The Maryland Department of Health recently published the state results for the 2021 Youth Risk Behavior Survey (YRBS). The YRBS is a biennial survey conducted in coordination with the Centers for Disease Control and Prevention and examines various youth behaviors from eating habits to substance use, including youth use of tobacco and vapor product news.
The results could not have come sooner as lawmakers in the Old Line State are considering a bill that would ban the sale of flavored tobacco and vapor products.
According to the YRBS, in 2021, 3.6% of high schoolers and 1.3% of middle school students reported current combustible cigarette use, defined as having used the product on at least one occasion in the 30 days prior to the survey.

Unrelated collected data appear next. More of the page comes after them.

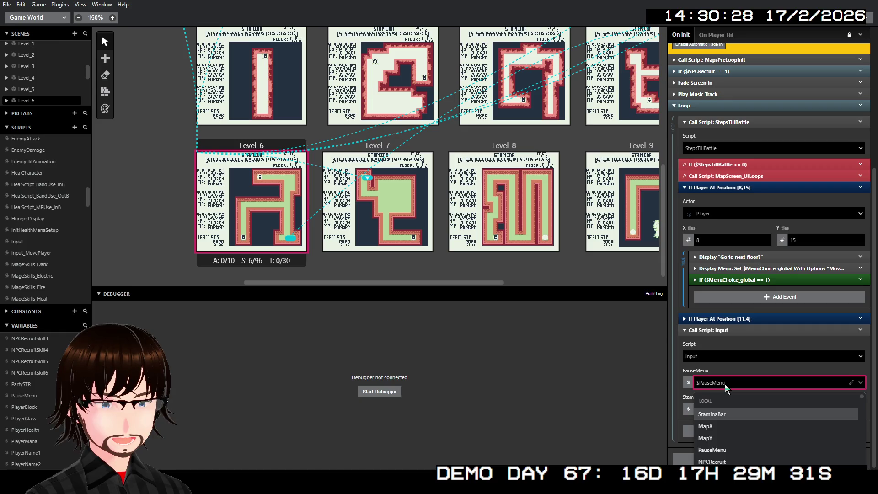
{"action": "left_click", "coordinate": [725, 383]}
{"action": "left_click", "coordinate": [730, 405]}
{"action": "left_click", "coordinate": [729, 405]}
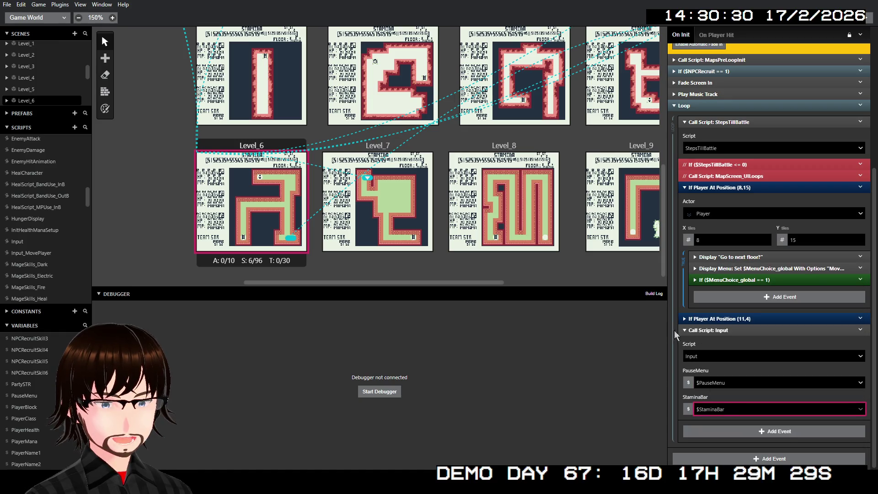
{"action": "left_click", "coordinate": [698, 332]}
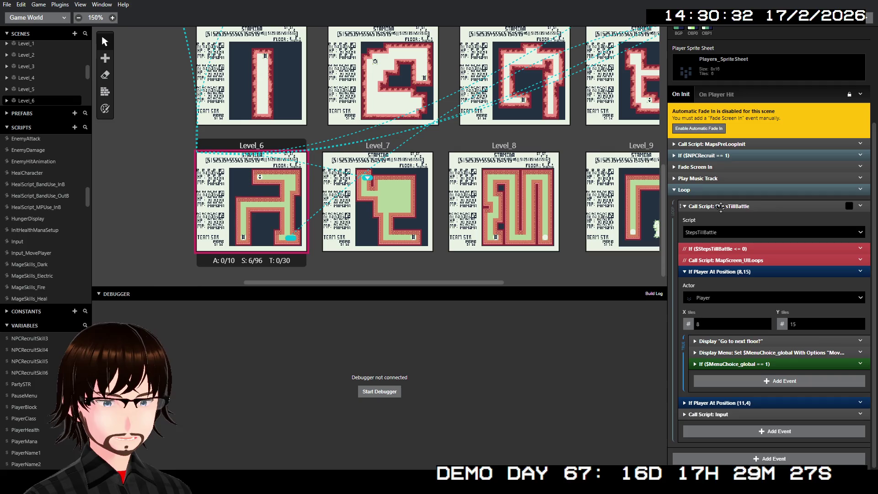
{"action": "left_click", "coordinate": [727, 271]}
{"action": "left_click", "coordinate": [719, 325]}
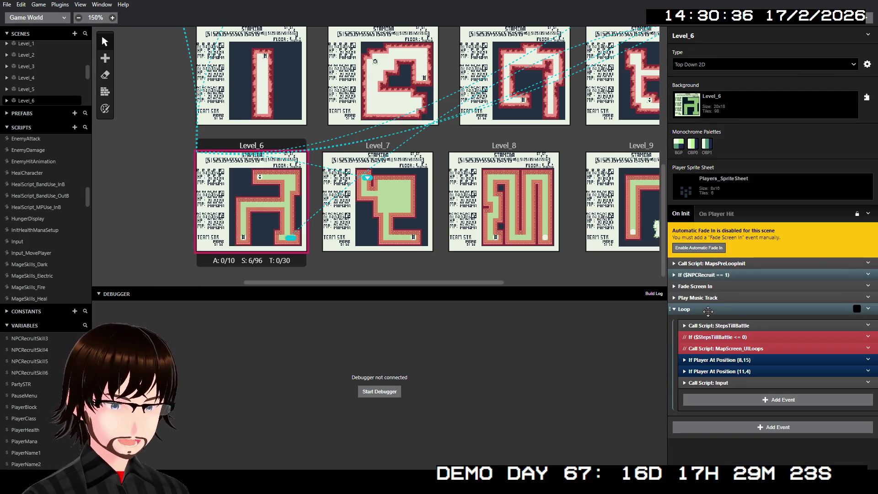
{"action": "left_click", "coordinate": [409, 144]}
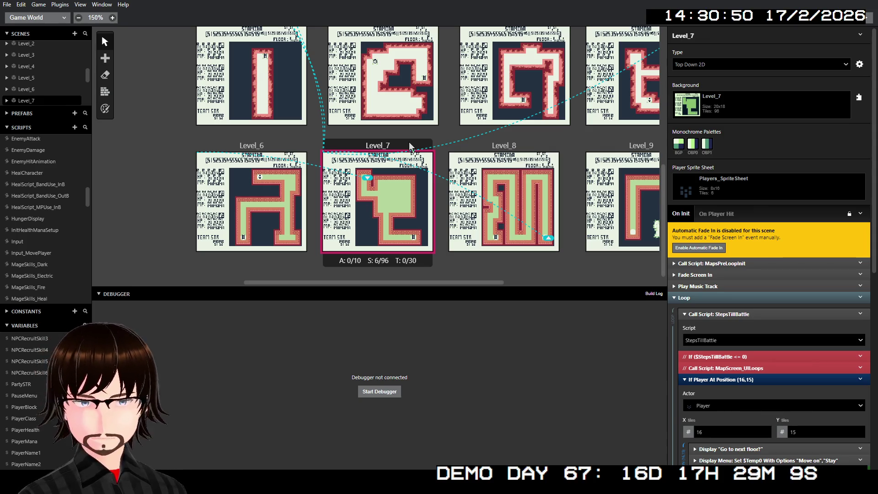
- Set Level_7's MapsPreLoopInit StamBar parameter to the global $StaminaBar
{"action": "left_click", "coordinate": [732, 263]}
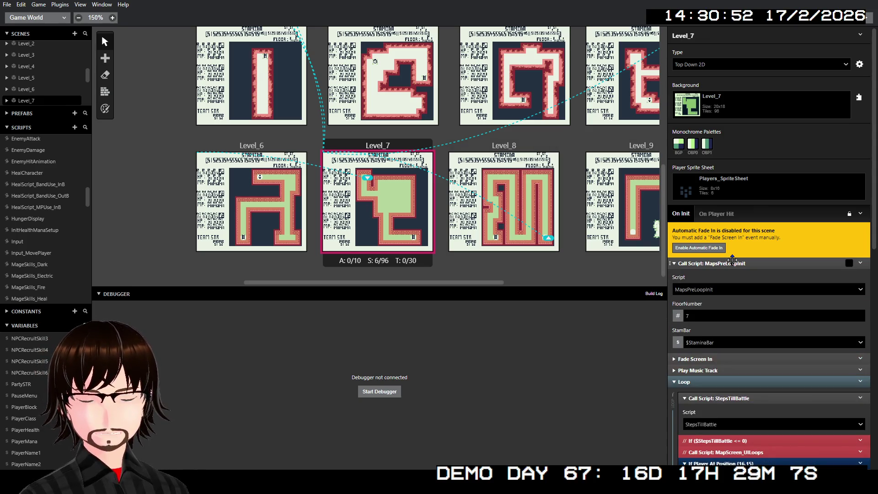
{"action": "left_click", "coordinate": [714, 342]}
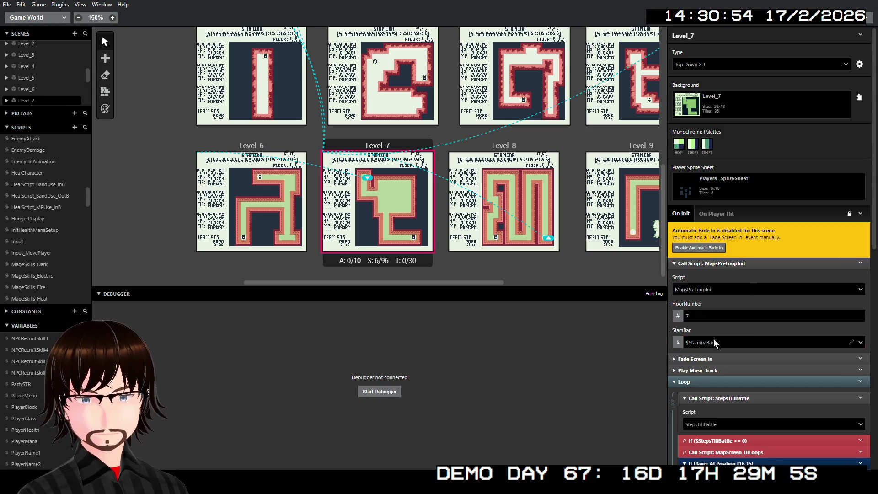
{"action": "type", "text": "stamin"}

Among high school students, current combustible cigarette use is at its lowest level recorded, and rates have declined by 78.2% since 2011, when 12.5% of Maryland high schoolers were currently smoking. Among middle schoolers, rates have decreased by 66.7% from 3.9% of middle school students smoking in 2013.
Use of other traditional tobacco products has also decreased and is at record lows. Only 3.2% of high schoolers and 1.9% of middle schoolers reported current cigar use. Further, only 3% of high school and 1.4% of middle school students reported current smokeless tobacco use in 2021.
As youth traditional tobacco use continues to decline, attention has turned towards youth vapor product use. Youth vapor use in Maryland seems to have peaked in 2019 when 23% of high schoolers and 5.9% of middle schoolers were currently using e-cigarettes. Between 2019 and 2021, current vaping rates among high schoolers decreased by 36.1% to 14.7% of students, and among middle schoolers, vaping rates decreased by 11.9% to 5.2% of students.
The Maryland YRBS also offers data on reasons why youth are using e-cigarettes. While Maryland high schoolers and middle schoolers reported largely using flavored e-cigarettes, they did not overwhelmingly cite flavors as a reason for use.
Among high school students, in 2021, 10.9% reported “some other reason” as a reason for e-cigarette use, while 10% cited using them because a friend and/or family member had, and only 2.2% cited using e-cigarettes because they were available in flavors.
Among middle school students, in 2021, 3.9% cited “other” as a reason for using e-cigarettes, 3.3% had used them because a friend/family member had, and only 0.8% cited using e-cigarettes because of flavors.
Lawmakers must focus on the reasons why youth are using e-cigarettes. According to the National Youth Tobacco Survey, in 2021, among U.S. middle and high school students that were currently using e-cigarettes, nearly half (43.4%) cited using them because they were feeling anxious, stressed, and/or depressed. Only 13.2% cited using them because of flavors.
According to the 2021 Maryland YRBS, the percentage of Maryland high schoolers that had felt sad or hopeless every day for nearly two weeks in a row and had quit doing usual activities increased by 22.5% from 32% of Maryland high schoolers in 2019 to 39.2% in 2021. This is an alarmingly increasing trend that was also seen in the national YRBS.
Maryland lawmakers should welcome the dramatic declines in youth traditional tobacco use and the new declines in youth vapor product use. Rather than imposing restrictions on adult access to safer alternatives, policymakers should focus on the reasons why youths are using e-cigarettes, and it is not flavors in Maryland, or nationally.
Lindsey Stroud is a Visiting Fellow at the Independent Women’s Forum, Director of the Taxpayers Protection Alliance’s Consumer Center, and a board member with the American Vapor Manufacturers Association.